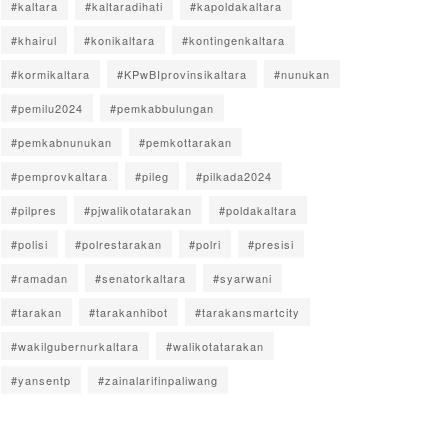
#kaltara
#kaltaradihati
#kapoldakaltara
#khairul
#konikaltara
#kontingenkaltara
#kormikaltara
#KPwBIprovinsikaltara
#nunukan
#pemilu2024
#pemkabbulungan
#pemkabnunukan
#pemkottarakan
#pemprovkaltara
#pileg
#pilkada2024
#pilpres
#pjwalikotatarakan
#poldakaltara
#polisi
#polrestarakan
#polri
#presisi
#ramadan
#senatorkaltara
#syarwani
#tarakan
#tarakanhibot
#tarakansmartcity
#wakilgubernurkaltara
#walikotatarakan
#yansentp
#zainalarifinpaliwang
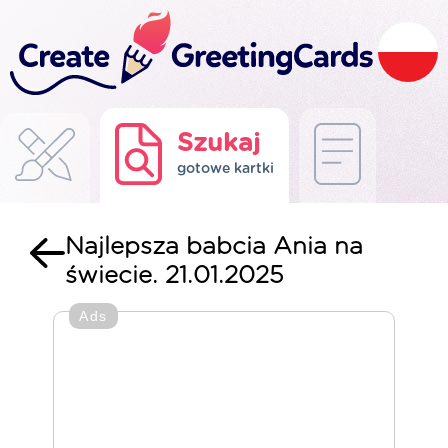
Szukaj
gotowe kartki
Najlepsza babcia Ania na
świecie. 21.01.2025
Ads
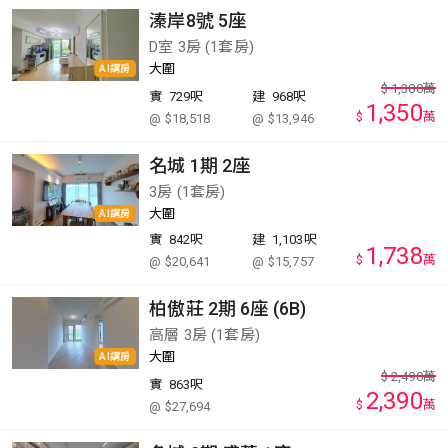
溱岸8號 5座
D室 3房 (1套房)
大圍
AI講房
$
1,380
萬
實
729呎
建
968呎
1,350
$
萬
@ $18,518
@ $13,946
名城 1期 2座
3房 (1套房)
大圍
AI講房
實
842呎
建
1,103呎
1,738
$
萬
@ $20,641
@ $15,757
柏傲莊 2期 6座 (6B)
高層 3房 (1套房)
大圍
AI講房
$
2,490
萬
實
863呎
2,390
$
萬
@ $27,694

+ + +

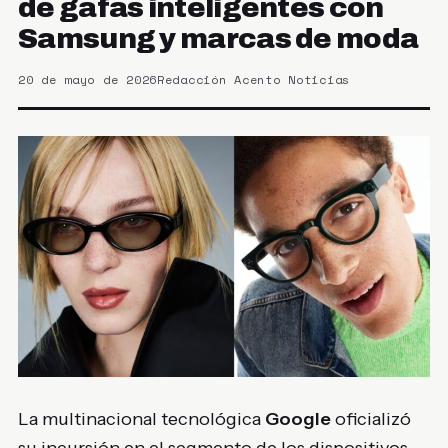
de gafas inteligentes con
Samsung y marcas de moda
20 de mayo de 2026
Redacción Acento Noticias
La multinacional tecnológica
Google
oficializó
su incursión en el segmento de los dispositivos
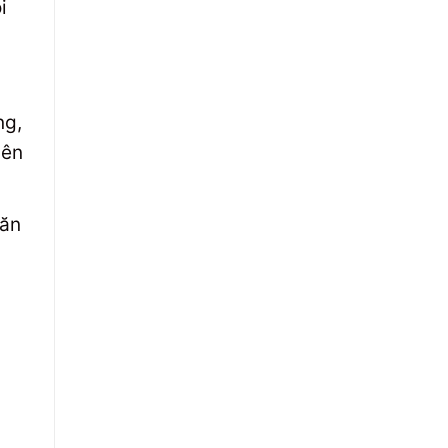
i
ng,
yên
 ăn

+ + +

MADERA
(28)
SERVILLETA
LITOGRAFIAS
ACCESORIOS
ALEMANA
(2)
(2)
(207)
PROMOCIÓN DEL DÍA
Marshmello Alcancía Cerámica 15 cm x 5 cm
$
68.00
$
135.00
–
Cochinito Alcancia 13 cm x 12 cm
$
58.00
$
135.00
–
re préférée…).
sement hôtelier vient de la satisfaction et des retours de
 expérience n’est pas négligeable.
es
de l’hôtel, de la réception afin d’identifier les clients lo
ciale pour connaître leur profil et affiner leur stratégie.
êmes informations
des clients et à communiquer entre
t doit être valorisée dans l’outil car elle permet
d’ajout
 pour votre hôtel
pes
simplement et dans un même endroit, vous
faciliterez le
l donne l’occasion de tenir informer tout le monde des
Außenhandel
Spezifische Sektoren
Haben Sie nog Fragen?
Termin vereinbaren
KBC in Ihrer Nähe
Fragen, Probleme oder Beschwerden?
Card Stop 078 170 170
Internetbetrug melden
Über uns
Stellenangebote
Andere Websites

+ + +

■ Problem details
From the items above, extract every line that contains the word "pour".

■ Expected answer
ciale pour connaître leur profil et affiner leur stratégie.
 pour votre hôtel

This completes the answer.